Is Bazaar's document distributed under GPL?

Martin Pool mbp at canonical.com
Tue Sep 22 00:21:29 BST 2009


2009/9/22 Stephen J. Turnbull <stephen at xemacs.org>:
> Martin Pool writes:
>  > 2009/9/21 Stephen J. Turnbull <stephen at xemacs.org>:
>
>  > > This is a major problem.  In a language like Python (or Emacs Lisp,
>  > > where I have to deal with the God-Forsaken DL on a daily basis when
>  > > porting Emacs to XEmacs), it is potentially very costly in terms of
>  > > redundant rewriting to comply with the GFDL.
>  >
>  > It is a major problem in general, but it's not a major problem here
>  > because we have a single copyright holder who will make exercise
>  > common sense in allowing text to move between the two of them.
>
> No.  I still have to ask permission if I want to give my sister a
> modified copy.  Companies making internal training materials etc will
> have every excuse for not releasing their internal improvements --
> it's against the law.  It's *not* about Canonical's convenience, it's
> about promoting software freedom.

The "this" in Stephen's text quoted above refers to "copying text from
the user guide to the code or vice versa", and whether using two
licences makes it substantially harder.  I don't see how it directly
relates to the training materials case or his sister.

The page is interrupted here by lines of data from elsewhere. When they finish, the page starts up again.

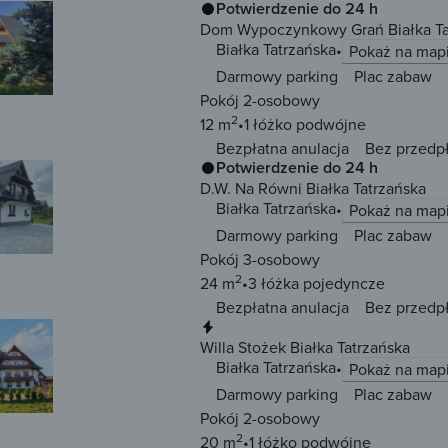
Potwierdzenie do 24 h
Dom Wypoczynkowy Grań Białka Ta
Białka Tatrzańska
Pokaż na map
Darmowy parking
Plac zabaw
Pokój 2-osobowy
2
12 m
1 łóżko
podwójne
Bezpłatna anulacja
Bez przedp
Potwierdzenie do 24 h
D.W. Na Równi Białka Tatrzańska
Białka Tatrzańska
Pokaż na map
Darmowy parking
Plac zabaw
Pokój 3-osobowy
2
24 m
3 łóżka
pojedyncze
Bezpłatna anulacja
Bez przedp
Natychmiastowa rezerwacja
Willa Stożek Białka Tatrzańska
Białka Tatrzańska
Pokaż na map
Darmowy parking
Plac zabaw
Pokój 2-osobowy
2
20 m
1 łóżko
podwójne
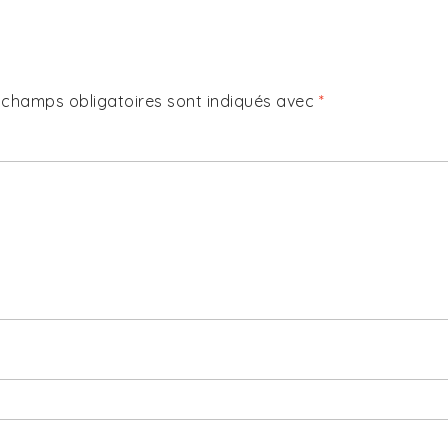
 champs obligatoires sont indiqués avec
*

The closest thing I can see is: Stephen wants to give his sister an
improved copy of the user guide that contains some quotes of
gpl-licenced code.  He can do this, but only if the resulting manual
is covered by the GPL.  Alternatively, he can give us a patch that
makes those changes and we will (handwave) rubber stamp the
relicensing.

>  >  * This licence is popular for wikis, so Bazaar text can be copied
>  > into them and vice versa.
>
> This is more important than copying Bazaar text from code to
> documentation and back?  I'm confused.

I don't know.  I'm trying to work out why people want CC-BY-SA and
whether it justifies the hassle of two licences.  I was hoping other
people would either add points to that list, or say "yes, and that's
super important" or say "huh, that doesn't add up to much."